Куросаки повернула лицо к полностью закатившемуся солнцу за горизонт. Вместе с ним ушла и ее прежняя жизнь, прежние слова и прежние действия, зажигаясь вместо этого голубым заревом нового лунного светила и далеких еще невидных огоньков Токио…

- Все хорошо, Ичиго, – капитан пригладил ничего не чувствующую щеку Куросаки и пробыл с ней до конца, пока, она, укутавшись поплотнее в ветровку, не отправилась обратно в магазинчик Урахары.
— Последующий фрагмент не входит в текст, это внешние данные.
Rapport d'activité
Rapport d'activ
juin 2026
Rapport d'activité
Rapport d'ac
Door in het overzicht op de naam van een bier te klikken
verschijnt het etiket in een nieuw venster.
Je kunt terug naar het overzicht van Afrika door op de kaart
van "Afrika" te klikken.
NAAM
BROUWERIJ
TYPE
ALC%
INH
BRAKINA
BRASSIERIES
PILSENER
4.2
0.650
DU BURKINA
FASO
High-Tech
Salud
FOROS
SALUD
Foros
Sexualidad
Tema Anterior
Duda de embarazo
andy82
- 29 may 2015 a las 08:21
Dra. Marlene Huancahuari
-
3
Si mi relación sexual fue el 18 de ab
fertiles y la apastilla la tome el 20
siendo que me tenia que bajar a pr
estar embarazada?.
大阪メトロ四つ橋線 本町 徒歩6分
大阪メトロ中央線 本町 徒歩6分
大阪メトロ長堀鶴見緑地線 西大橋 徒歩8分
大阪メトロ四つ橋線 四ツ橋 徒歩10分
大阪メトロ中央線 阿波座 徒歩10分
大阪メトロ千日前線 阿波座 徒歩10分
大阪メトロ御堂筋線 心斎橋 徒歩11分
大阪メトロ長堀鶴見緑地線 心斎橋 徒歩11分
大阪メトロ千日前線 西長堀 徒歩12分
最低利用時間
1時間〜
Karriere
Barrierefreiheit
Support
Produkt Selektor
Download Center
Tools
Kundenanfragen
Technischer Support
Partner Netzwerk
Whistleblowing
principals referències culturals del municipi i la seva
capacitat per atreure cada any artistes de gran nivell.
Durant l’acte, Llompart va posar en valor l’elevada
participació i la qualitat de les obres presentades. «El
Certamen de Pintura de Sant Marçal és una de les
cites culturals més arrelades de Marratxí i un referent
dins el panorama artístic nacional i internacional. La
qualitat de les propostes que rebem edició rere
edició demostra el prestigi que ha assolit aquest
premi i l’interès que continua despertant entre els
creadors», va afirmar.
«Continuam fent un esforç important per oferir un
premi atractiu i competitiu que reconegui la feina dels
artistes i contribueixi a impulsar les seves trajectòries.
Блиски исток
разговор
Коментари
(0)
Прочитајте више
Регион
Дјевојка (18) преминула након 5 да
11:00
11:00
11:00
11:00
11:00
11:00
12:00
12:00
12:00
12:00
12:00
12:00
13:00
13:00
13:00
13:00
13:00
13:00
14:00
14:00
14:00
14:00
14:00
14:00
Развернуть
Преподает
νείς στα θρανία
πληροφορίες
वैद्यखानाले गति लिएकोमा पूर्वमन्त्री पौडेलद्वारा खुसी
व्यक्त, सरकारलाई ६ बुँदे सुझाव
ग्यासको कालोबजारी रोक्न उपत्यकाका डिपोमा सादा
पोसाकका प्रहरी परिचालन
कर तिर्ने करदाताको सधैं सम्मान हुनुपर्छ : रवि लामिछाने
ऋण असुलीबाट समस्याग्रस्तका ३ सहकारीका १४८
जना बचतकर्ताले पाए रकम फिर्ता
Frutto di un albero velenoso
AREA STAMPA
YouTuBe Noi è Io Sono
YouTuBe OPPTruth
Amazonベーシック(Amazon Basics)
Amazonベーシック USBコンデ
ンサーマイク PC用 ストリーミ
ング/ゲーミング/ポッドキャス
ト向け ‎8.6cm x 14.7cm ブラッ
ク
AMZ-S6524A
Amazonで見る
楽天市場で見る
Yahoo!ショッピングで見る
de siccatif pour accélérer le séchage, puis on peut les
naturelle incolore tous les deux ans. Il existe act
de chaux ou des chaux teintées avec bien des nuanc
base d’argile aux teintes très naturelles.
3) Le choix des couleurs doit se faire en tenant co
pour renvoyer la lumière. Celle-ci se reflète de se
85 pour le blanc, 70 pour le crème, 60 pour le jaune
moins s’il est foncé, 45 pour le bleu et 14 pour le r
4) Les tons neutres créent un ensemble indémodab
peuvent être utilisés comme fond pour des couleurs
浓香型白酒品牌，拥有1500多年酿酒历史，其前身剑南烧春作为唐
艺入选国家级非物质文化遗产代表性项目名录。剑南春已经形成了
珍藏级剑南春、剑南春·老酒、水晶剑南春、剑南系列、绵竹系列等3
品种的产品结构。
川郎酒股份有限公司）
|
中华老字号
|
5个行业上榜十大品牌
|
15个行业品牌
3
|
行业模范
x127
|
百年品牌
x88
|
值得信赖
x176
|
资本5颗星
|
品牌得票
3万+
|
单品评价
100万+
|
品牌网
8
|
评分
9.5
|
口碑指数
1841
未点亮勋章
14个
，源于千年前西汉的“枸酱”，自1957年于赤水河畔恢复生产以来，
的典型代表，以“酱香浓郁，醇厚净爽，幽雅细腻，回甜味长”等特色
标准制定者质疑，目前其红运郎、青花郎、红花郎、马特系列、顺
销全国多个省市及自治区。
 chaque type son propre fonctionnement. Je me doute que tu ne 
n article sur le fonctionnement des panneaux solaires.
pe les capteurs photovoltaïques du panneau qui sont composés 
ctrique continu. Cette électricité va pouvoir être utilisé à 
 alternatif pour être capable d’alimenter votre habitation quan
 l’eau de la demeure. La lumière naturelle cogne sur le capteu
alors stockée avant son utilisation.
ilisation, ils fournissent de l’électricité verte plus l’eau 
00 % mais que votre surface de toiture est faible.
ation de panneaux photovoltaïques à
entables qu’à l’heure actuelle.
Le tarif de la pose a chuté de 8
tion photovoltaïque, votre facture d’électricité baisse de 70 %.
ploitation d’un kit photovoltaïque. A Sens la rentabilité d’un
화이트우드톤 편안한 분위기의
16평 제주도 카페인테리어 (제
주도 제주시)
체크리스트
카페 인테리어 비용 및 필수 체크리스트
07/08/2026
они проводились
Кучики неотрывно смотрел в спину удалявшейся рыжеволосой хрупкой девушки, медленно побредшей под зажигавшимися парковыми фонарями. Он знал, сейчас она – не одна и параллельно ей, прячась ненужной тенью и тишиной, просто по старой привычке, двигался голубоглазый арранкар, обретший душу. Аристократ тяжело выдохнул, но осклабился: именно благодаря этой обретенной Секстой Эспада душе, капитан Кучики Бьякуя и его появившаяся рядом сестра Кучики Рукия смогли сейчас войти в сенкаймон целыми и невредимыми. Капитан никогда не боялся этого соперника, но впервые зауважал его: взамен на прощание и поцелуй от его любимой женщины, хищный Пантера позволил этим двоим беспрепятственно вернуться обратно в Сейрейтей, чтобы укрыться там от его неудержимой гневной ревности и исчезнуть навсегда из жизни обычной девушки по имени Куросаки Ичиго...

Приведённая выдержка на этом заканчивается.